## Requirement:
Among the entries below, count the lines where the string "обучающегося" occurs, and give only the number.

Stored data entries:
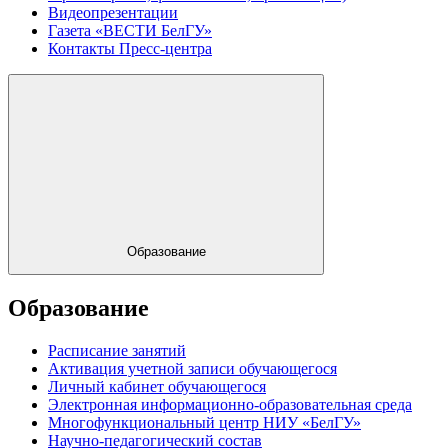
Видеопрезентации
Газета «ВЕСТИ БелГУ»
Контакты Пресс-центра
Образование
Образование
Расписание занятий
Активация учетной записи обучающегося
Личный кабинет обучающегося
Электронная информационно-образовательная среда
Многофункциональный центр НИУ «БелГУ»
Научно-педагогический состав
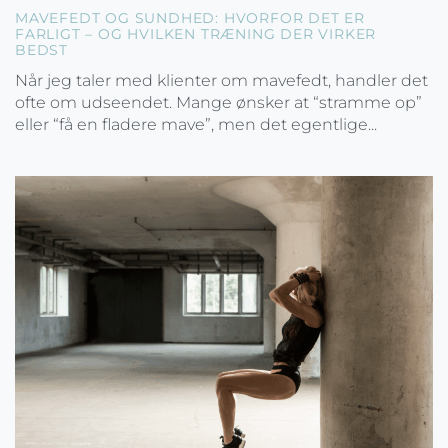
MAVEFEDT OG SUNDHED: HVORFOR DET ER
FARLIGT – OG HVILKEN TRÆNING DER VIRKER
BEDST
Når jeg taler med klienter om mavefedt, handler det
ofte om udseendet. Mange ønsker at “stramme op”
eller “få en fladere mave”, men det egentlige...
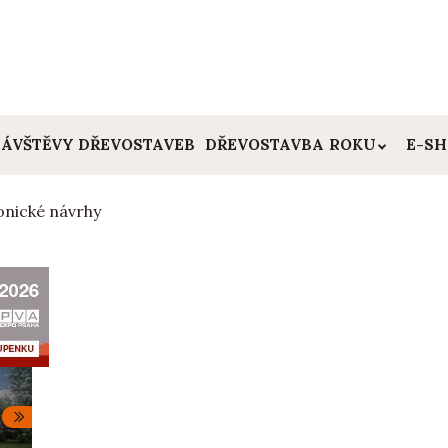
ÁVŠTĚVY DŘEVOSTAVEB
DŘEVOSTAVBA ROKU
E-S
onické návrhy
* * *
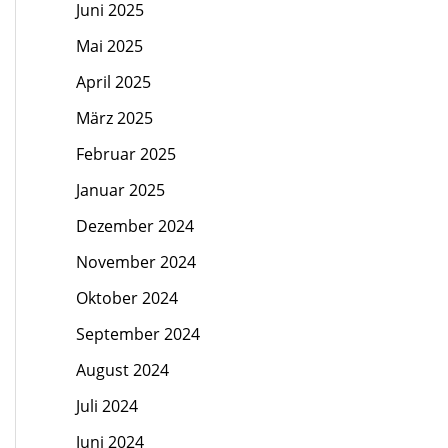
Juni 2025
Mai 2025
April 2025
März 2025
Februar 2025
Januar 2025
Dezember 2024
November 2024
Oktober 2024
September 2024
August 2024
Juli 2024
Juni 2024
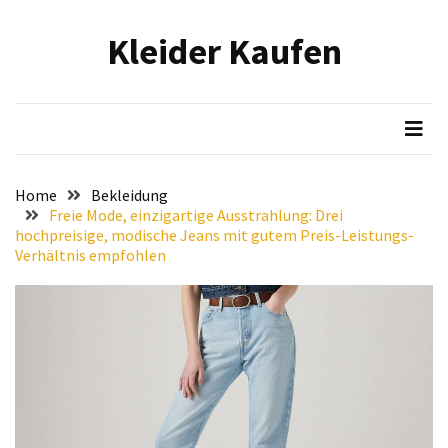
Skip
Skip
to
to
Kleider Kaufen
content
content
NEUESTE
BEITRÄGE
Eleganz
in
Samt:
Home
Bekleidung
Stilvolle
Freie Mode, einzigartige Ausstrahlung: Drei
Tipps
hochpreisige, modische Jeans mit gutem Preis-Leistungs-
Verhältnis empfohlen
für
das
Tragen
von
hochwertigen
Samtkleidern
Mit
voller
--
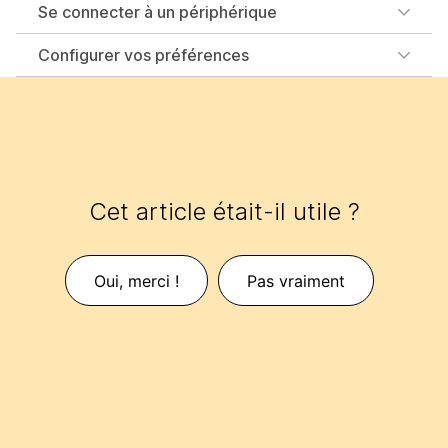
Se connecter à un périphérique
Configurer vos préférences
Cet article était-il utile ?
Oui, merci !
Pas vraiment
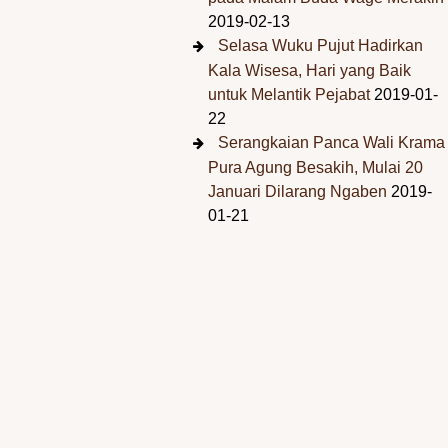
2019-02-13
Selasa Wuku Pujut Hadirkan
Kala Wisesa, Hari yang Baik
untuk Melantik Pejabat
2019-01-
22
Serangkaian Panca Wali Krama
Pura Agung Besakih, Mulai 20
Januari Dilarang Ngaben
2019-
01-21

## Output:
2